WAXI

Rockville, Indiana; United States;
- Broadcast area: Terre Haute and Vicinity
- Frequency: 104.9 MHz
- Branding: Giant FM

Programming
- Format: Country
- Affiliations: ABC News Radio; Chicago Cubs Radio Network;

Ownership
- Owner: David L. Crooks; (DLC Media, Inc.);

History
- First air date: July 25, 1977

Technical information
- Licensing authority: FCC
- Facility ID: 14232
- Class: A
- ERP: 1,700 watts
- HAAT: 134 meters
- Transmitter coordinates: 39°43′44″N 87°17′56″W﻿ / ﻿39.729°N 87.299°W

Links
- Public license information: Public file; LMS;

= WAXI =

WAXI (104.9 FM), branded as "Giant FM", is a radio station serving the Terre Haute, Indiana, area with a country music format. It is under ownership of David L. Crooks, through licensee DLC Media, Inc.
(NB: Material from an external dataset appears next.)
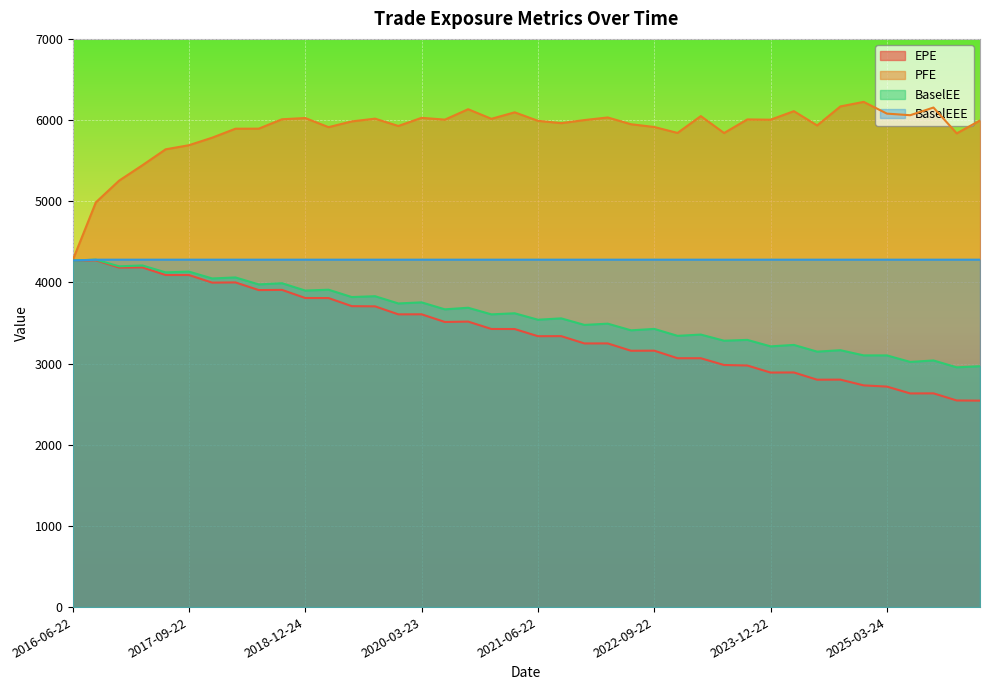

Rank the series by their maximum value, from lowest to highest.

EPE, BaselEE, BaselEEE, PFE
WAXI also airs Chicago Cubs baseball games during the Major League Baseball season. In July 2015, local radio icon Barry Kent took over as operations manager and as an on-air personality.

WAXI is also the acronym for the West African Exploration Initiative.

On May 1, 2024, WAXI changed its format from classic hits to country, branded as "Giant FM".